Monday, 20 May 2013

Battle of the Bulge 1 - Malmedy, Stavelot and Trois Ponts

Finished up today in the Ardennes and went through a few towns that had a dramatic few days in December 1944 as the Germans launched a last desperate assault in the West.

Quick precis of the the Battle of the Bulge as it became known.

The Allies had broken out of Normandy in later summer. Paris and Brussels are liberated. The attempt to secure a crossing over the Rhine using airborne troops has been a tragic failure - a 'Bridge Too Far'. It is winter, the allied supply lines are stretched, the feeling is nothing much will happen until the spring.

Then we get the last mad gamble of the increasingly out-to-lunch Adolf Hitler. He plans an attack that will split the British and American forces, drive all the way to the Channel at Antwerp and somehow force the Allies to negotiate armistice terms. At this point it is fairly safe to say he had lost the plot entirely.

Despite this the Germans were able to muster an impressive amount of men and tanks. They lacked fuel. Part of the plan was to 'liberate' fuel from captured American fuel dumps. As I say he had lost it.

The other part of the plan I should mention is that is through some of the worst terrain possible for conducting mechanised warfare. Steep, wooded hillsides. Single track roads. Bridges at key points that can be blown up.

At least they had surprise on their side - as this was truly bonkers no-one was expecting it.

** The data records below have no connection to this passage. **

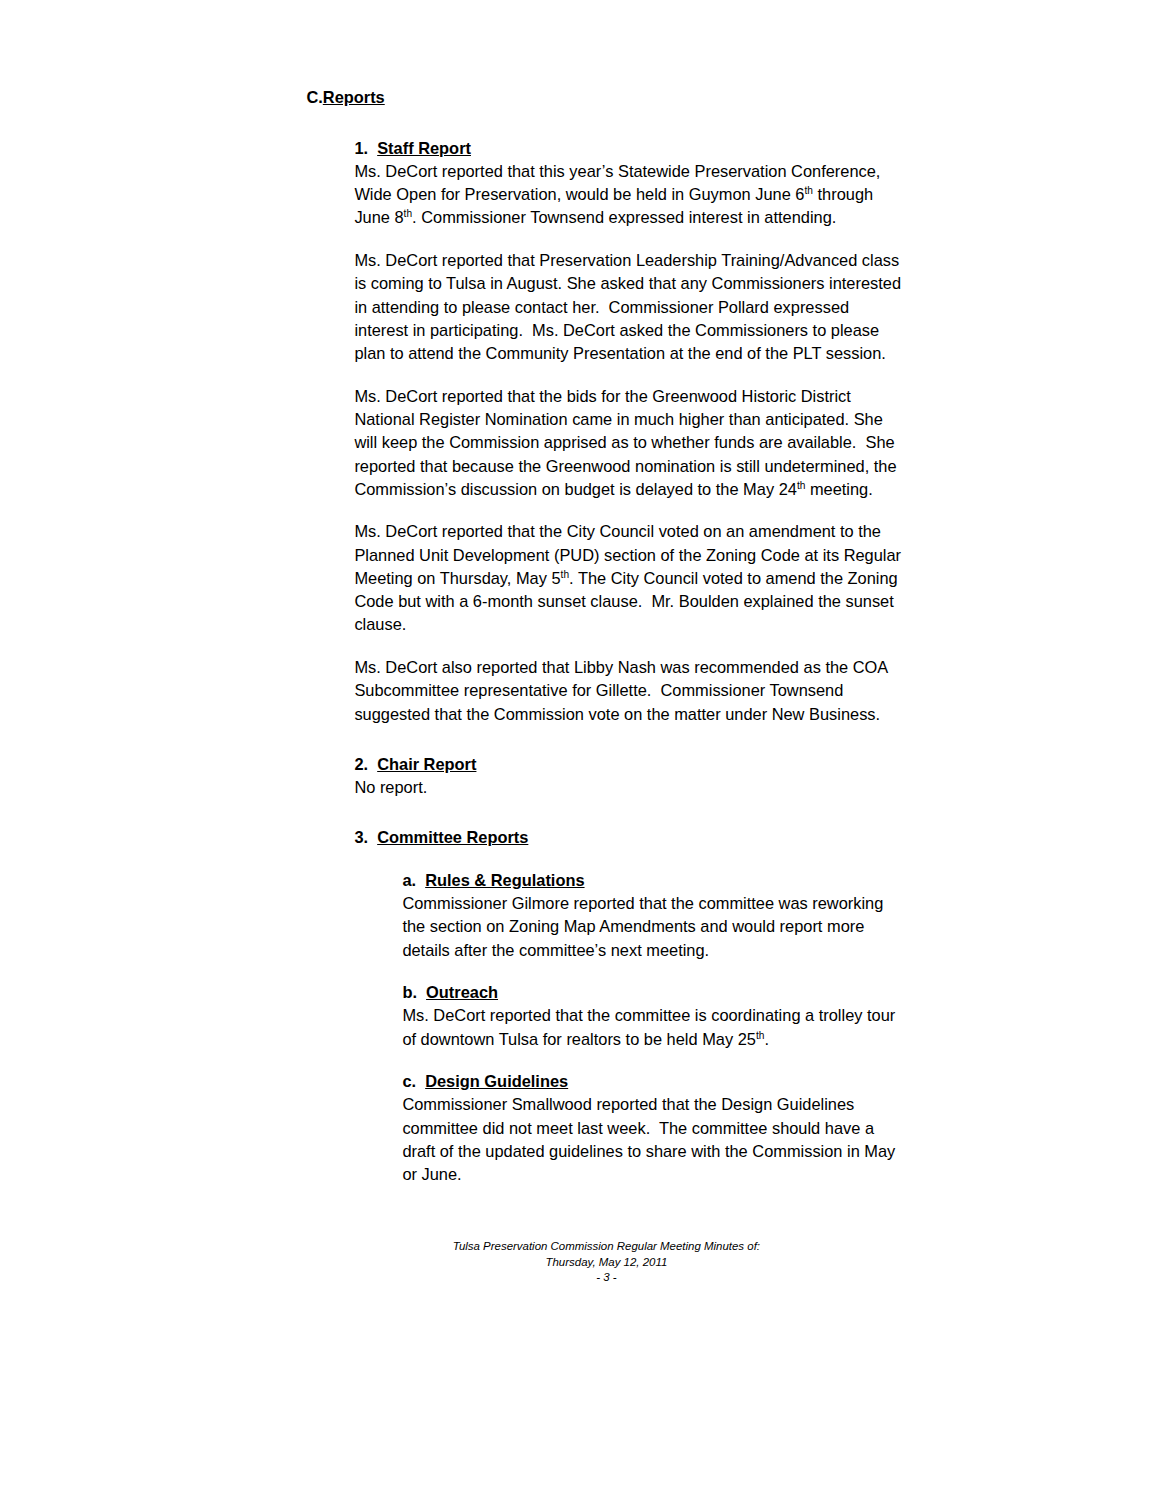C. Reports
1. Staff Report
Ms. DeCort reported that this year’s Statewide Preservation Conference, Wide Open for Preservation, would be held in Guymon June 6th through June 8th. Commissioner Townsend expressed interest in attending.
Ms. DeCort reported that Preservation Leadership Training/Advanced class is coming to Tulsa in August. She asked that any Commissioners interested in attending to please contact her. Commissioner Pollard expressed interest in participating. Ms. DeCort asked the Commissioners to please plan to attend the Community Presentation at the end of the PLT session.
Ms. DeCort reported that the bids for the Greenwood Historic District National Register Nomination came in much higher than anticipated. She will keep the Commission apprised as to whether funds are available. She reported that because the Greenwood nomination is still undetermined, the Commission’s discussion on budget is delayed to the May 24th meeting.
Ms. DeCort reported that the City Council voted on an amendment to the Planned Unit Development (PUD) section of the Zoning Code at its Regular Meeting on Thursday, May 5th. The City Council voted to amend the Zoning Code but with a 6-month sunset clause. Mr. Boulden explained the sunset clause.
Ms. DeCort also reported that Libby Nash was recommended as the COA Subcommittee representative for Gillette. Commissioner Townsend suggested that the Commission vote on the matter under New Business.
2. Chair Report
No report.
3. Committee Reports
a. Rules & Regulations
Commissioner Gilmore reported that the committee was reworking the section on Zoning Map Amendments and would report more details after the committee’s next meeting.
b. Outreach
Ms. DeCort reported that the committee is coordinating a trolley tour of downtown Tulsa for realtors to be held May 25th.
c. Design Guidelines
Commissioner Smallwood reported that the Design Guidelines committee did not meet last week. The committee should have a draft of the updated guidelines to share with the Commission in May or June.
Tulsa Preservation Commission Regular Meeting Minutes of:
Thursday, May 12, 2011
- 3 -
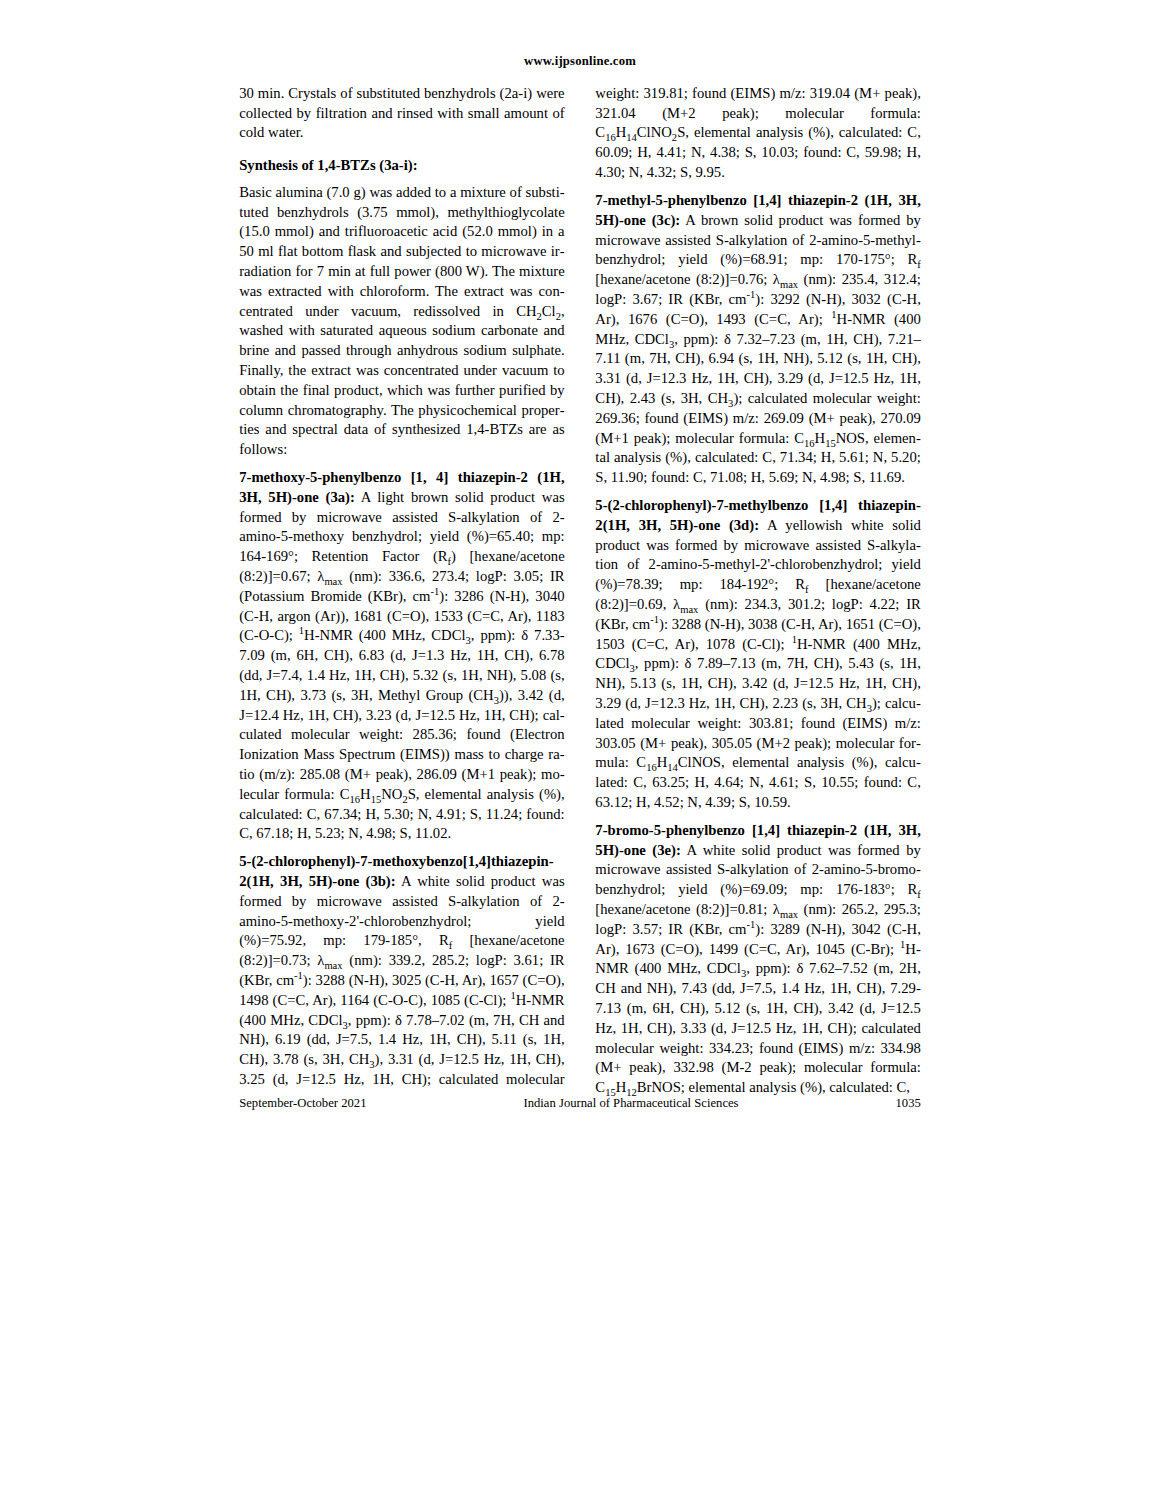www.ijpsonline.com
30 min. Crystals of substituted benzhydrols (2a-i) were collected by filtration and rinsed with small amount of cold water.
Synthesis of 1,4-BTZs (3a-i):
Basic alumina (7.0 g) was added to a mixture of substituted benzhydrols (3.75 mmol), methylthioglycolate (15.0 mmol) and trifluoroacetic acid (52.0 mmol) in a 50 ml flat bottom flask and subjected to microwave irradiation for 7 min at full power (800 W). The mixture was extracted with chloroform. The extract was concentrated under vacuum, redissolved in CH2Cl2, washed with saturated aqueous sodium carbonate and brine and passed through anhydrous sodium sulphate. Finally, the extract was concentrated under vacuum to obtain the final product, which was further purified by column chromatography. The physicochemical properties and spectral data of synthesized 1,4-BTZs are as follows:
7-methoxy-5-phenylbenzo [1, 4] thiazepin-2 (1H, 3H, 5H)-one (3a): A light brown solid product was formed by microwave assisted S-alkylation of 2-amino-5-methoxy benzhydrol; yield (%)=65.40; mp: 164-169°; Retention Factor (Rf) [hexane/acetone (8:2)]=0.67; λmax (nm): 336.6, 273.4; logP: 3.05; IR (Potassium Bromide (KBr), cm-1): 3286 (N-H), 3040 (C-H, argon (Ar)), 1681 (C=O), 1533 (C=C, Ar), 1183 (C-O-C); 1H-NMR (400 MHz, CDCl3, ppm): δ 7.33-7.09 (m, 6H, CH), 6.83 (d, J=1.3 Hz, 1H, CH), 6.78 (dd, J=7.4, 1.4 Hz, 1H, CH), 5.32 (s, 1H, NH), 5.08 (s, 1H, CH), 3.73 (s, 3H, Methyl Group (CH3)), 3.42 (d, J=12.4 Hz, 1H, CH), 3.23 (d, J=12.5 Hz, 1H, CH); calculated molecular weight: 285.36; found (Electron Ionization Mass Spectrum (EIMS)) mass to charge ratio (m/z): 285.08 (M+ peak), 286.09 (M+1 peak); molecular formula: C16H15NO2S, elemental analysis (%), calculated: C, 67.34; H, 5.30; N, 4.91; S, 11.24; found: C, 67.18; H, 5.23; N, 4.98; S, 11.02.
5-(2-chlorophenyl)-7-methoxybenzo[1,4]thiazepin-2(1H, 3H, 5H)-one (3b): A white solid product was formed by microwave assisted S-alkylation of 2-amino-5-methoxy-2'-chlorobenzhydrol; yield (%)=75.92, mp: 179-185°, Rf [hexane/acetone (8:2)]=0.73; λmax (nm): 339.2, 285.2; logP: 3.61; IR (KBr, cm-1): 3288 (N-H), 3025 (C-H, Ar), 1657 (C=O), 1498 (C=C, Ar), 1164 (C-O-C), 1085 (C-Cl); 1H-NMR (400 MHz, CDCl3, ppm): δ 7.78–7.02 (m, 7H, CH and NH), 6.19 (dd, J=7.5, 1.4 Hz, 1H, CH), 5.11 (s, 1H, CH), 3.78 (s, 3H, CH3), 3.31 (d, J=12.5 Hz, 1H, CH), 3.25 (d, J=12.5 Hz, 1H, CH); calculated molecular weight: 319.81; found (EIMS) m/z: 319.04 (M+ peak), 321.04 (M+2 peak); molecular formula: C16H14ClNO2S, elemental analysis (%), calculated: C, 60.09; H, 4.41; N, 4.38; S, 10.03; found: C, 59.98; H, 4.30; N, 4.32; S, 9.95.
7-methyl-5-phenylbenzo [1,4] thiazepin-2 (1H, 3H, 5H)-one (3c): A brown solid product was formed by microwave assisted S-alkylation of 2-amino-5-methyl-benzhydrol; yield (%)=68.91; mp: 170-175°; Rf [hexane/acetone (8:2)]=0.76; λmax (nm): 235.4, 312.4; logP: 3.67; IR (KBr, cm-1): 3292 (N-H), 3032 (C-H, Ar), 1676 (C=O), 1493 (C=C, Ar); 1H-NMR (400 MHz, CDCl3, ppm): δ 7.32–7.23 (m, 1H, CH), 7.21–7.11 (m, 7H, CH), 6.94 (s, 1H, NH), 5.12 (s, 1H, CH), 3.31 (d, J=12.3 Hz, 1H, CH), 3.29 (d, J=12.5 Hz, 1H, CH), 2.43 (s, 3H, CH3); calculated molecular weight: 269.36; found (EIMS) m/z: 269.09 (M+ peak), 270.09 (M+1 peak); molecular formula: C16H15NOS, elemental analysis (%), calculated: C, 71.34; H, 5.61; N, 5.20; S, 11.90; found: C, 71.08; H, 5.69; N, 4.98; S, 11.69.
5-(2-chlorophenyl)-7-methylbenzo [1,4] thiazepin-2(1H, 3H, 5H)-one (3d): A yellowish white solid product was formed by microwave assisted S-alkylation of 2-amino-5-methyl-2'-chlorobenzhydrol; yield (%)=78.39; mp: 184-192°; Rf [hexane/acetone (8:2)]=0.69, λmax (nm): 234.3, 301.2; logP: 4.22; IR (KBr, cm-1): 3288 (N-H), 3038 (C-H, Ar), 1651 (C=O), 1503 (C=C, Ar), 1078 (C-Cl); 1H-NMR (400 MHz, CDCl3, ppm): δ 7.89–7.13 (m, 7H, CH), 5.43 (s, 1H, NH), 5.13 (s, 1H, CH), 3.42 (d, J=12.5 Hz, 1H, CH), 3.29 (d, J=12.3 Hz, 1H, CH), 2.23 (s, 3H, CH3); calculated molecular weight: 303.81; found (EIMS) m/z: 303.05 (M+ peak), 305.05 (M+2 peak); molecular formula: C16H14ClNOS, elemental analysis (%), calculated: C, 63.25; H, 4.64; N, 4.61; S, 10.55; found: C, 63.12; H, 4.52; N, 4.39; S, 10.59.
7-bromo-5-phenylbenzo [1,4] thiazepin-2 (1H, 3H, 5H)-one (3e): A white solid product was formed by microwave assisted S-alkylation of 2-amino-5-bromo-benzhydrol; yield (%)=69.09; mp: 176-183°; Rf [hexane/acetone (8:2)]=0.81; λmax (nm): 265.2, 295.3; logP: 3.57; IR (KBr, cm-1): 3289 (N-H), 3042 (C-H, Ar), 1673 (C=O), 1499 (C=C, Ar), 1045 (C-Br); 1H-NMR (400 MHz, CDCl3, ppm): δ 7.62–7.52 (m, 2H, CH and NH), 7.43 (dd, J=7.5, 1.4 Hz, 1H, CH), 7.29-7.13 (m, 6H, CH), 5.12 (s, 1H, CH), 3.42 (d, J=12.5 Hz, 1H, CH), 3.33 (d, J=12.5 Hz, 1H, CH); calculated molecular weight: 334.23; found (EIMS) m/z: 334.98 (M+ peak), 332.98 (M-2 peak); molecular formula: C15H12BrNOS; elemental analysis (%), calculated: C,
September-October 2021
Indian Journal of Pharmaceutical Sciences
1035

Oh yes and it was snowing.

http://en.wikipedia.org/wiki/Battle_of_the_Bulge

I will pick up one key story line from the battle - that of Kampfgruppe (battle group) Peiper and it's thwarting by the US engineering corps.

Peiper's battlegroup was a strong one - lots of tanks including really big ones like the Tiger 2. It had lots of specialist support too - engineers, anti-aircraft guns etc. Only problem was they all had to go one behind the other pretty much along the single track roads in the Ardennes. Starting from close to Germany their objective was the Meuse river. It went a bit wrong from the start with huge traffic jams on the roads. In good conditions his 5000 man group would take up 10 miles of road. Eventually they got as far as Bullingen and then rather surprisingly turned southwest to Stavelot. To get there they would have to go through Malmedy. And overlooking Malmedy is the crossroads at Baugenz. Peiper's advance elements surprised a column of American troops. Many were killed in the initial onslaught. Others surrendered. They were later shot. A total of around 80 died - either in the initial fight or in the massacre afterwards.


This is the monument today to the those who lost their lives in this infamous action.

Peiper's battlegroup battled on down and the up the valley through Malmedy and into Stavelot. There were heroics here from small groups of American personnel who delayed the advance against overwhelming odds. It gave the Americans at Trois Ponts just enough time.

The name is for 'three bridges' and without them intact Peiper and his group were going nowhere. There was a desperate action in the village - you enter through a narrow cutting in the railway embankment. One Nazi tank was knocked out here almost blocking the road. Another one forced its way past. Just enough time was bought by this to allow the US engineers to blow one of the bridges. Peiper's group had to try for the other crossings - but suddenly these were blown up too!

He had no option but to retrace his route back to Stavelot and another way to the Muese.

The rebuilt bridge over La Salm at Trois Ponts.

Peipers on going efforts to find bridges to take his tanks were dogged by the US engineers and their just in time efforts to blow them up!

There are more incidents after this one.